Determine the range of feature values

You can execute the following SQL statement to obtain the maximum value of each feature:

select max(feature) from table;

In the sample data of this topic, the maximum value of all features after binning is 4.

Maximum value of all features after binning

You must set the Feature length parameter of the Auto Feature Cross component in the format shown in the following figure. In the format, 5 indicates a left-closed, right-open interval [0,5) that includes 4.

Feature length

4.Prepare training data and test data

In this topic, the training data is the same as the test data. In actual use, the test data can differ from the training data, provided that the fields in the test data are the same as the fields in the training data.

5.Fields Setting tab

  • Set the parameters on the Fields Setting tab
    In the Auto Feature Cross component, the input port on the left is used to import training data and the input port on the right is used to import test data.
    • Feature selection: the feature columns that are selected for feature crossing.
    • if sparse data: specifies whether the input data is in the sparse format. This check box is cleared by default, which means that the data is in the dense format.
    • Label: the label column that is used to determine whether a feature cross is effective.
    • Output path: the URL of the OSS bucket that stores the generated model.
  • Parameters Setting tabSet the parameters on the Parameters Setting tab
    • Ergodic number: the number of iterations.
    • Feature order: the maximum number of features in each feature cross. For example, 3 indicates that each feature cross involves a maximum of three features.
You can also run the following PAI command:
PAI -name fives_ext -project algo_public     
    -DlabelColName="ifhealth"   // The label column that is used to determine whether a feature cross is effective.    
    -Dmetric_file="metric_log.log" // The name of the system log file.    
    -Dfeature_meta="[5,5,5,5,5,5,5,5,5,5,5,5,5]"     
    -DtrainTable="odps://Project name/tables/Table name"      
    -Dbuckets="oss://{oss_bucket}/"     
    -Dthreshold="0.5"     
    -Dk="3"     
    -DossHost="oss-cn-beijing-internal.aliyuncs.com" // The region in which OSS is activated.    
    -Demb_dims="16"     
    -DenableSparse="0"     
    -Dtemp_anneal_steps="30000"     
    -DfeatureColName="sex,cp,fbs,restecg,exang,slop,thal,age,trestbps,chol,thalach,oldpeak,ca"    // The feature columns that are selected for feature crossing.    
    -DtestTable="odps:// Project name/tables/Table name"     
    -Darn="acs:ram::********:role/aliyunodpspaidefaultrole"  //rolearn    
    -Depochs="1500"     
    -DcheckpointDir="oss://{oss_bucket}/{path}/";

View the feature crosses

In the root directory of your OSS bucket, find the interactions.json file. The root directory of your OSS bucket is specified by Dbuckets.

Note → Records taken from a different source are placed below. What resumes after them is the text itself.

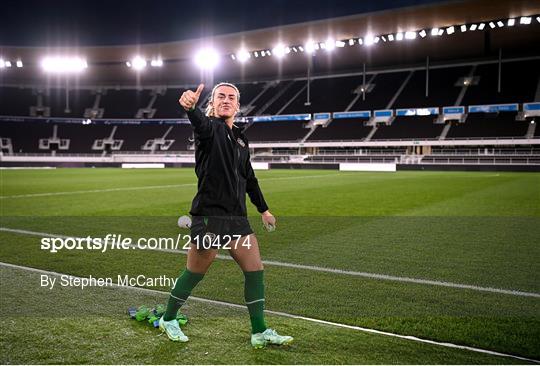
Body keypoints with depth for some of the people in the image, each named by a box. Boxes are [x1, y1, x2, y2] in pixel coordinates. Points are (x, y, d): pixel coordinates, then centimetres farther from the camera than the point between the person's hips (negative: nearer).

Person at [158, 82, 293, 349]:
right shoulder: (211, 128, -4)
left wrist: (263, 209, 28)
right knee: (194, 274, 5)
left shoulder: (240, 139, 16)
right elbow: (200, 124, -31)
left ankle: (259, 332, 17)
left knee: (255, 270, 5)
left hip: (237, 218, 7)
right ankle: (168, 319, 29)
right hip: (209, 215, -6)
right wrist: (190, 107, -54)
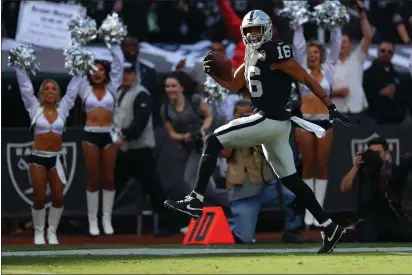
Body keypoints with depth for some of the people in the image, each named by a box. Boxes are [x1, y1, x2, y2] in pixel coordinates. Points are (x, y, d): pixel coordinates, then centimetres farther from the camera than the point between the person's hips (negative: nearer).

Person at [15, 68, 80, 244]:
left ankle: (52, 232, 16)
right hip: (38, 158, -2)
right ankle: (39, 232, 16)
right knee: (39, 198, 2)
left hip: (56, 159, 2)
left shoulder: (62, 109, 4)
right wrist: (20, 66, -3)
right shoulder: (35, 108, 1)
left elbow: (72, 89, 9)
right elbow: (25, 86, -1)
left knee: (58, 198, 1)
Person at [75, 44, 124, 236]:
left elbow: (118, 62, 5)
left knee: (109, 179, 4)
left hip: (109, 135, 1)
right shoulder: (85, 89, 5)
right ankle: (93, 221, 6)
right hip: (91, 135, -1)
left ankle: (107, 220, 8)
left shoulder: (111, 88, 6)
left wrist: (114, 44, 5)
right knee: (93, 179, 3)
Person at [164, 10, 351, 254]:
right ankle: (330, 227, 13)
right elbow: (233, 86, 25)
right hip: (274, 124, 10)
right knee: (290, 180, 12)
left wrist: (332, 108, -13)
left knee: (213, 142, -7)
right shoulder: (251, 58, 18)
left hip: (269, 121, -10)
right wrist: (213, 74, 5)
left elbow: (308, 80, -11)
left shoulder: (274, 53, -10)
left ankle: (196, 200, -11)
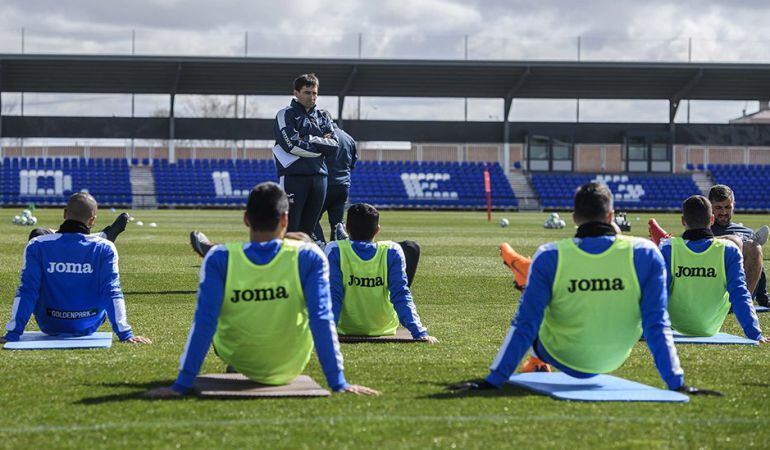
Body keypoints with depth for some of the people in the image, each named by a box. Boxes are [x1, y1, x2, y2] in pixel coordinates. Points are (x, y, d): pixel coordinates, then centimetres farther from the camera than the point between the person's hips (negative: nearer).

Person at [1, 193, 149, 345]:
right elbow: (113, 294, -20)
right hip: (88, 327, 0)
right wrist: (125, 334, -18)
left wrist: (12, 334, -14)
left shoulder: (37, 245, -17)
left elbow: (26, 292, -18)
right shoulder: (103, 248, -18)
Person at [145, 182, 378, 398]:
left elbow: (204, 322, -22)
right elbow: (322, 320, -22)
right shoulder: (309, 258, -20)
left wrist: (182, 384, -17)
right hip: (290, 368, 0)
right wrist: (338, 383, -17)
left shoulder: (220, 259, -20)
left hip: (236, 361, 0)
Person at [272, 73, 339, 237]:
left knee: (308, 228, 9)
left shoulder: (323, 117, 17)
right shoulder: (286, 115, 1)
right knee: (290, 226, -11)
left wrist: (310, 139, -7)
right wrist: (322, 145, -4)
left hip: (319, 177, 6)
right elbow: (291, 145, -14)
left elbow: (333, 147, 5)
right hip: (293, 175, -6)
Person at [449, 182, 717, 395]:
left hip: (562, 358, -1)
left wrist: (493, 380, -13)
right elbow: (657, 327, -19)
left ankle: (537, 365, 35)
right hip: (614, 359, 2)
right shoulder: (645, 255, -18)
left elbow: (524, 326, -19)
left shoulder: (550, 257, -20)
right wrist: (676, 383, -13)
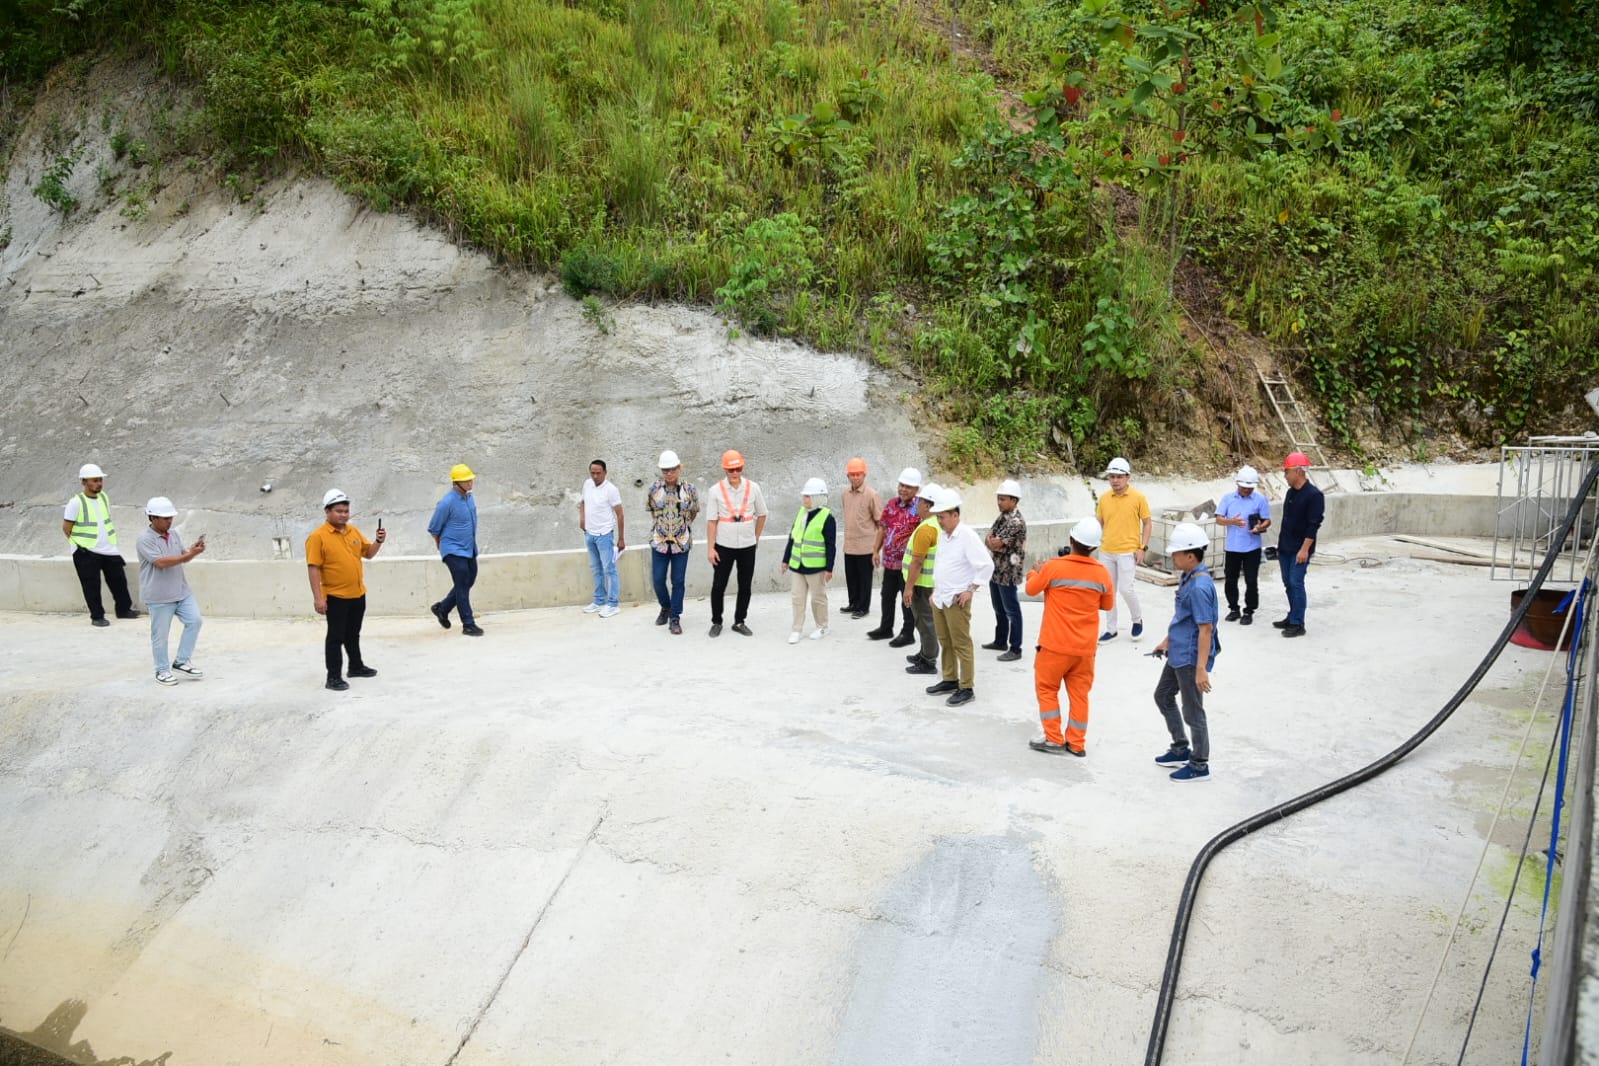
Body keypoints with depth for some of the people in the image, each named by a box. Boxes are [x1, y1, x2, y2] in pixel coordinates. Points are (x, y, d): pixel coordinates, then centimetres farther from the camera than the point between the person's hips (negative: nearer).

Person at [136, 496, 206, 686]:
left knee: (194, 620, 2)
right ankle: (162, 670, 18)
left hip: (181, 591, 7)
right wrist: (190, 555, -25)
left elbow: (182, 557, 14)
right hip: (159, 597, -7)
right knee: (160, 635, 4)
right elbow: (161, 562, -24)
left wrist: (193, 550, -8)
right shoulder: (145, 540, -15)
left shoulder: (174, 534, 8)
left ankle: (182, 661, 14)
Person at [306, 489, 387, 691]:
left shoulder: (353, 531, 7)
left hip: (358, 594, 6)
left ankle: (356, 666, 35)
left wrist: (378, 542, -7)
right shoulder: (318, 536, -13)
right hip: (335, 596, -6)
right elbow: (314, 568, -15)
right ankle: (334, 677, 6)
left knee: (353, 634, 21)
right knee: (336, 636, 0)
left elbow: (368, 553, 15)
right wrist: (318, 597, -19)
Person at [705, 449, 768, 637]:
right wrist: (710, 548, -9)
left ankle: (739, 622, 23)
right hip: (723, 546, -2)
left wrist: (756, 537, 10)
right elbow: (711, 521, -6)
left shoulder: (753, 488, -1)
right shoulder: (716, 491, -6)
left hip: (747, 546, 2)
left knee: (745, 587, 9)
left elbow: (762, 514, 11)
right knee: (718, 586, 3)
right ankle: (716, 622, 19)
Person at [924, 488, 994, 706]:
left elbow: (987, 565, -18)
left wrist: (971, 590, -16)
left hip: (957, 600, -8)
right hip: (940, 598, 8)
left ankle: (966, 688, 2)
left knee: (961, 644, -4)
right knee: (945, 642, 17)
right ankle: (950, 680, 29)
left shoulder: (967, 536, -16)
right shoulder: (943, 535, 10)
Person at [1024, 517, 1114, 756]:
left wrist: (1034, 574, 22)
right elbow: (1107, 604, 10)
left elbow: (1031, 589, 1)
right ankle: (1076, 743, 17)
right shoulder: (1102, 572, -6)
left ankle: (1054, 740, 11)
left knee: (1047, 689, 11)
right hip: (1086, 647, 3)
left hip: (1056, 644, -3)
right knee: (1079, 693, 12)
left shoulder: (1054, 567, -15)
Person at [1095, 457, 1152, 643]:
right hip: (1106, 552, 4)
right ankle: (1112, 629, 19)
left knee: (1126, 589, -7)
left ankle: (1137, 619, 20)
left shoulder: (1138, 497, -6)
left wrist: (1143, 547, -8)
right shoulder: (1104, 498, 4)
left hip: (1128, 552, -4)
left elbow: (1147, 523, -1)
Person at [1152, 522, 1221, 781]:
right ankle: (1181, 749, 37)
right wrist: (1168, 641, 24)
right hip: (1178, 654, 10)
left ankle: (1200, 765, 20)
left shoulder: (1200, 586, -25)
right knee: (1163, 696, 23)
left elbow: (1206, 629, -25)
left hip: (1191, 658, -10)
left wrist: (1201, 669, -26)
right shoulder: (1188, 578, 4)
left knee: (1193, 711, 4)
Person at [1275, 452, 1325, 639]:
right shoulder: (1291, 492, 11)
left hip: (1300, 550, -8)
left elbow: (1314, 525, -18)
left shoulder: (1314, 495, -15)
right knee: (1288, 583, 13)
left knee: (1296, 584, -8)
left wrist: (1304, 549, -20)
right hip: (1285, 549, 8)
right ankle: (1293, 617, 24)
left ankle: (1298, 624, -2)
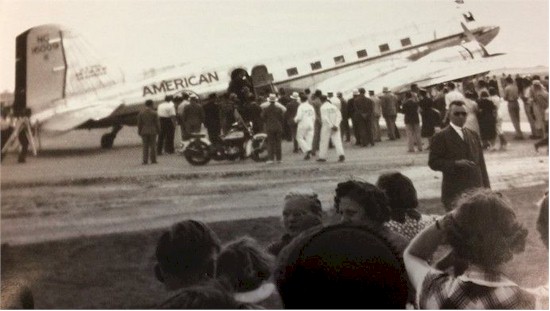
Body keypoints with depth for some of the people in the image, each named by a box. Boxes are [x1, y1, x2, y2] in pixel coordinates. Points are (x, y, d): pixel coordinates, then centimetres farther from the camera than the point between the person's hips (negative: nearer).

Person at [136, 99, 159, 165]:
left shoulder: (140, 113, -2)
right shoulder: (154, 113, -9)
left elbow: (139, 124, 1)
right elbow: (157, 123, -5)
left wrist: (139, 132, 10)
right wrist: (158, 130, 7)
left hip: (144, 132, 2)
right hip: (152, 131, -2)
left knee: (145, 146, 7)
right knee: (153, 146, 6)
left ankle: (145, 160, 2)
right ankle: (153, 160, 7)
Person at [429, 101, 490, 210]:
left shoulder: (473, 135, 15)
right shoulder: (441, 137, -3)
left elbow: (481, 162, 17)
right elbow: (433, 162, -9)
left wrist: (486, 187, 12)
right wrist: (456, 163, -21)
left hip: (476, 190, 5)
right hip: (454, 193, -5)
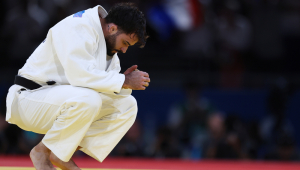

The file shows the effective feature crosses that are created by the Auto Feature Cross component. Feature crosses in the interactions.json file
You can create other feature crosses based on the feature crosses in the file. Examples:
  • [0,1] indicates that the cross of the first and second features is effective. The feature order in each feature cross is the same as the feature order in the input table.
  • [8, 6, 5] indicates that the cross of the ninth, seventh, and fifth features is effective.